From the album Stain - Single
Right away Max Fry gives you the mood: short sentences, blunt accusations, and a hook that repeats like a bruise you keep touching. The song isn't interested in nuance or sweet revenge. It's a catalog of damage and the stubborn residue left behind, delivered in plain language so the feeling hits without ornament.
Feels like hell You don't like me
The track opens on the chorus as a headline, which makes the pain feel immediate and present-tense. 'Feels like hell' is repeated until it stops being poetic and becomes factual — a state report. Pairing that with 'You don't like me' collapses internal self-loathing and external rejection into one simple cause-effect: someone else's dislike becomes your self-hatred. The plain diction keeps the emotion raw; there's no flowery framing, just the feeling.

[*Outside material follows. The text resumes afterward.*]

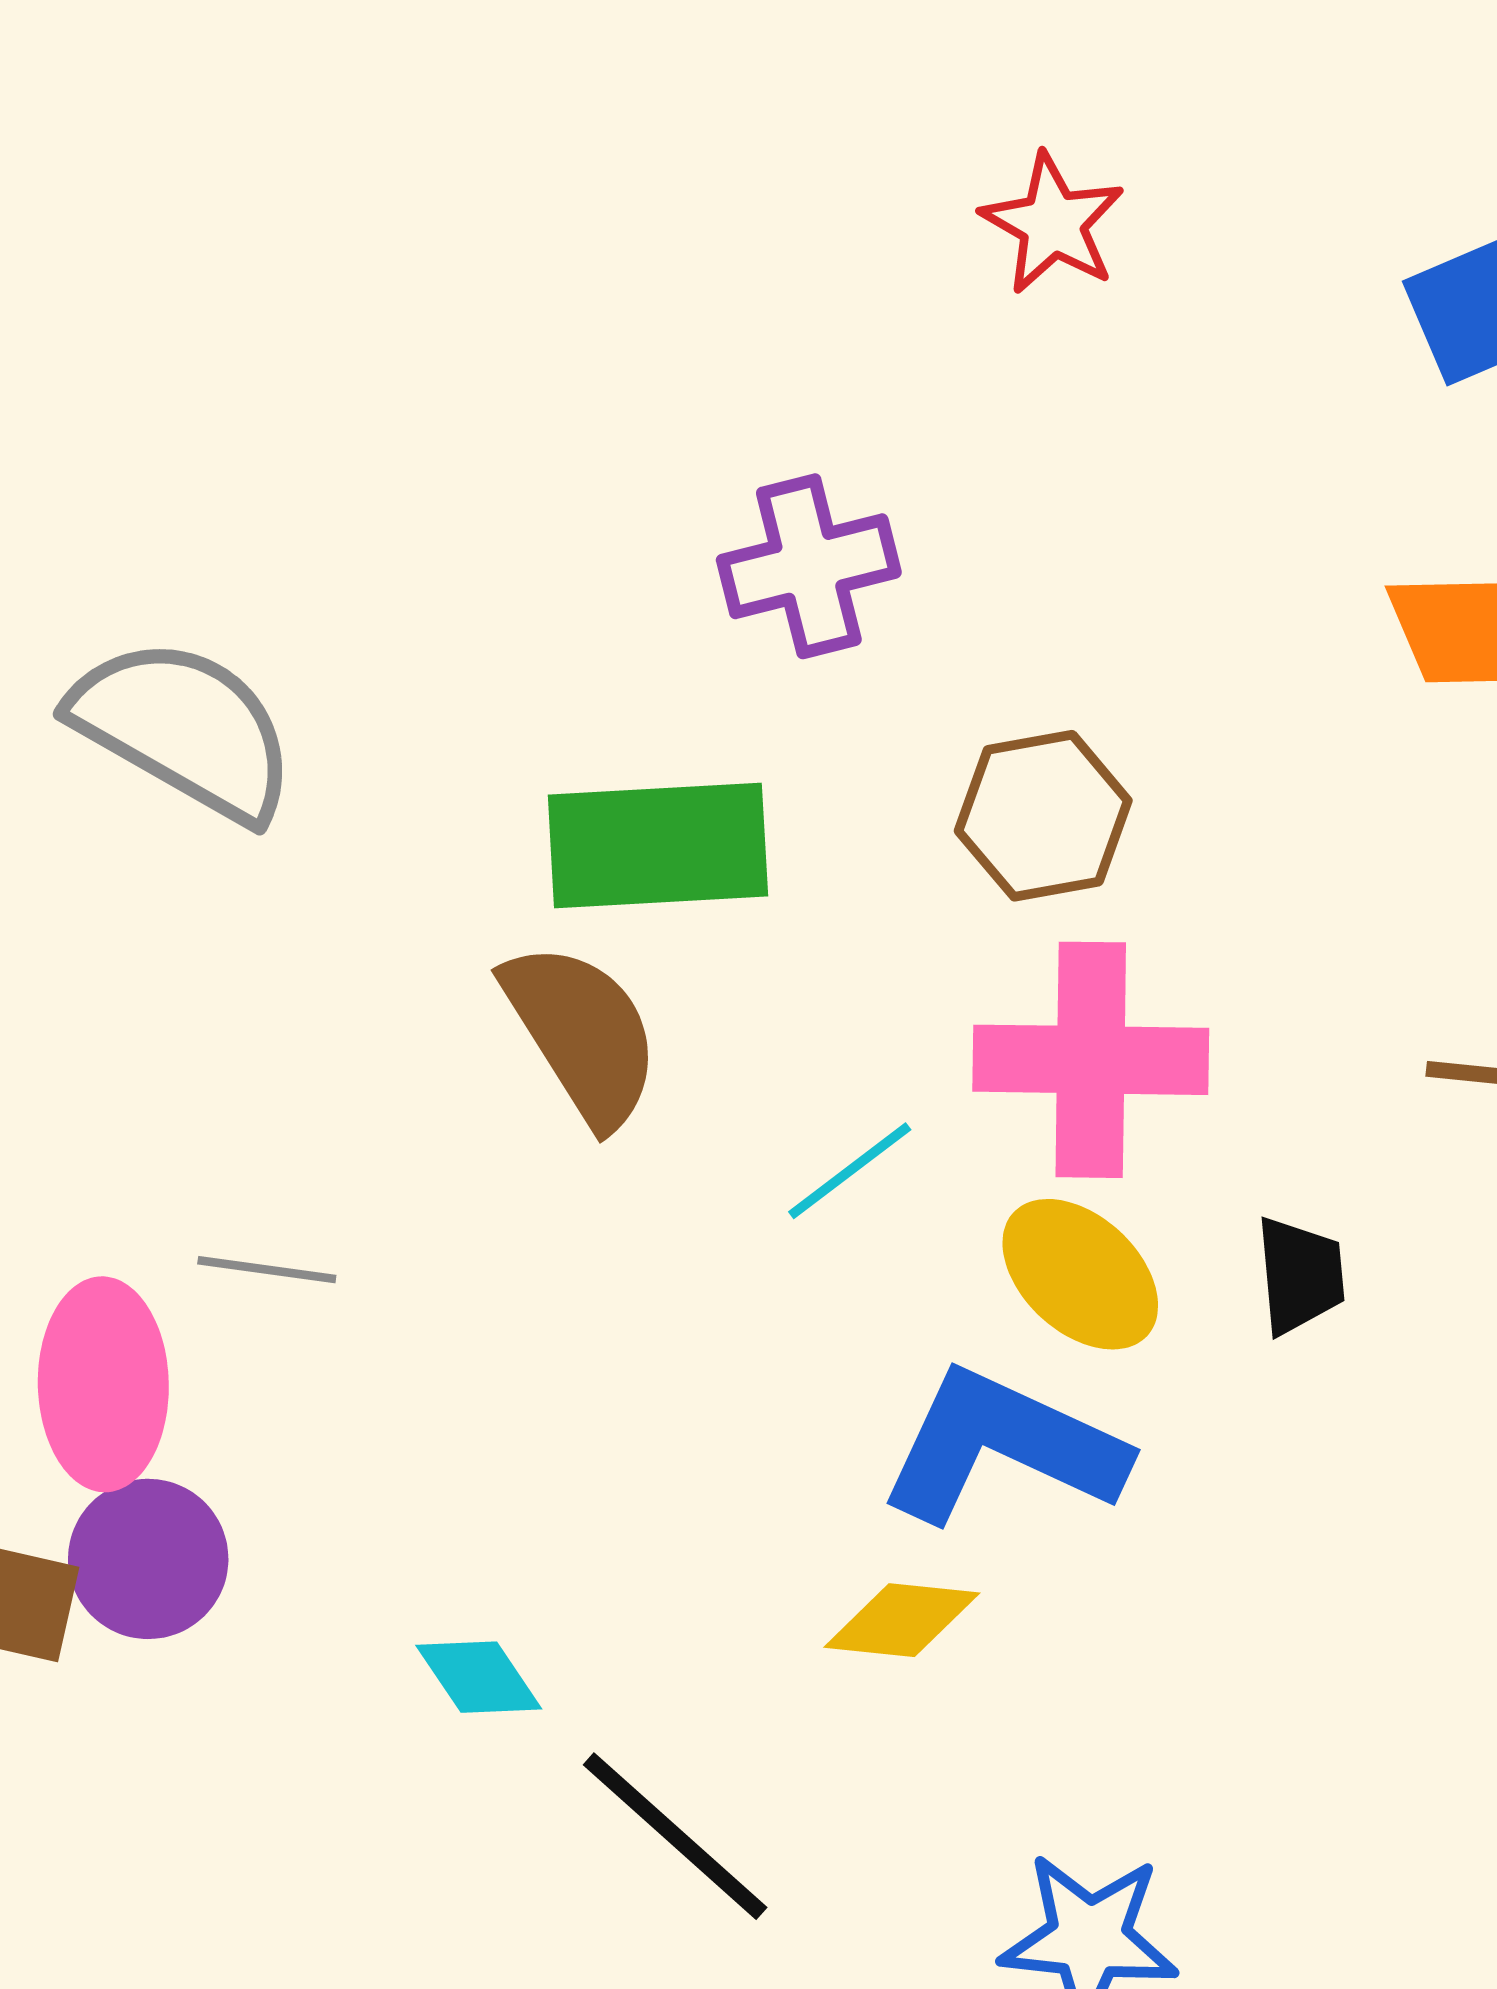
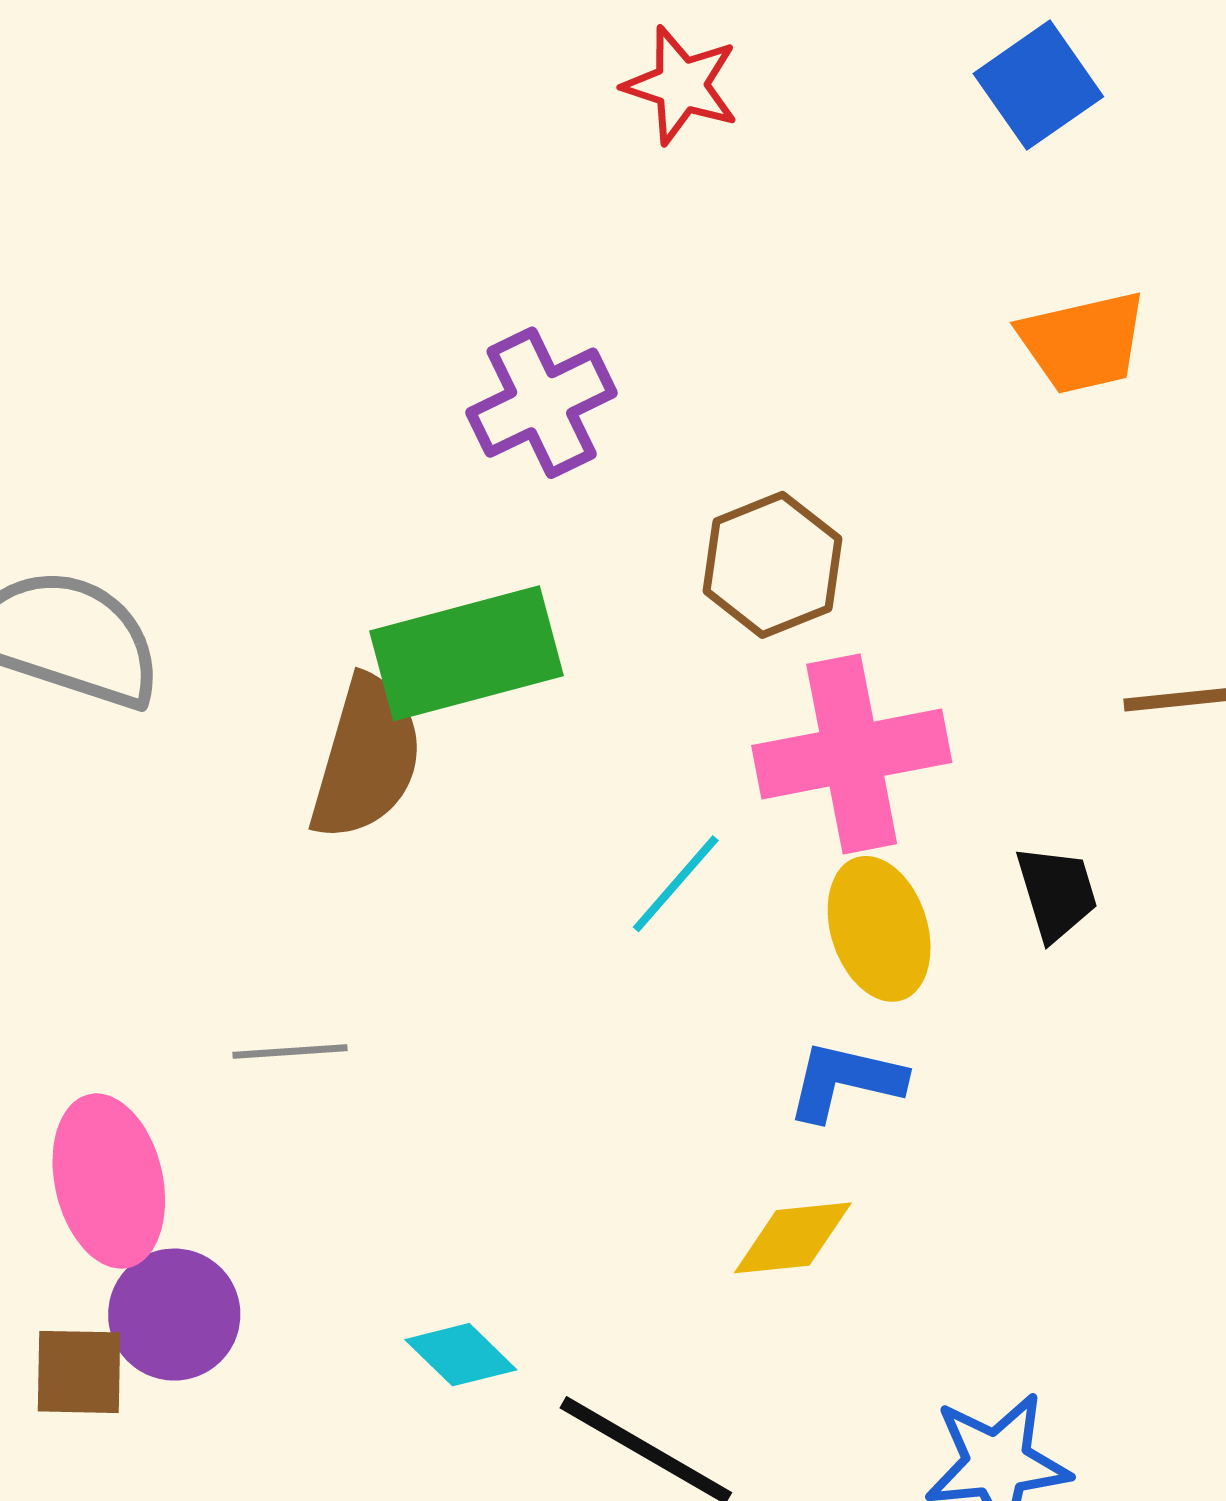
brown semicircle: (582, 1034) -> (366, 758), moved, turned 60
gray line: (267, 1270) -> (290, 1051), moved
yellow ellipse: (1080, 1274) -> (879, 929), turned 41
blue L-shape: (1003, 1447) -> (845, 1081), size x0.6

Your empty heart poisoned me
Calling the other person's heart 'empty' and 'poisonous' does two jobs. It robs the ex of innocence and makes the injury chemical — not just emotional pain but contamination. The verb 'poisoned' implies lasting harm, not a single bad day. Repetition here turns an image into a rule: their emptiness systematically breaks the narrator down.
My body's burning red But i can't help feeling blue
That red/blue flip is a tiny piece of craft that lands hard. Red suggests anger, heat, the physicality of hurt; blue is sadness and numbness. Lining them up reveals a split reaction — the body reacts with acute rage while the mind sinks into melancholy. It reads like someone who wants to be furious but keeps slipping back into the fatigue of repeated wounds. The contrast also makes the lines feel cinematic, like two frames of the same reaction.
You tried to twist my words But i always saw right through
Here the narrator flips from hurt to clarity. The line about having 'seen right through' the manipulator is a reclaiming move: they refuse to be gaslit. Saying 'I'm never coming home to you' is a small but decisive break — not melodramatic, just final. It ties back to identity erosion: the narrator refuses to return to the place where they were diminished.
And you never really knew What you put me through every day
The bridge moves from accusation to inventory. 'You never really knew' underlines an asymmetry: one person carries pain in private while the other remains oblivious or indifferent. The hypothetical 'You'd have to ripped my heart out / Just to feel my pain' amplifies how unshared the suffering was. Then the pivot — 'You're just a stain to me' — turns memory into mark, implying the narrator is done treating this person as whole; they're an ugly leftover, not a living antagonist.
You're just a stain to me Feels like hell
The closing repeats the core phrases so they reverberate. 'Stain' works as both insult and survival tool: stains are annoying and stubborn but ultimately external, something you scrub at. Repeating 'feels like hell' after declaring the other person a stain suggests the narrator is still processing; naming the mark is the first step toward scrubbing it out. The repetition turns personal pain into a chant — angry, exhausted, and oddly empowering.
Stain is minimal and relentless on purpose. Max Fry strips the breakup down to its raw mechanics — contamination, identity loss, and the decision to label someone as a leftover — and repeats those images until they sit like a bruise you can't ignore. The song matters because it doesn't romanticize recovery; it names the mess and refuses to hide the ugly residue that follows a bad relationship.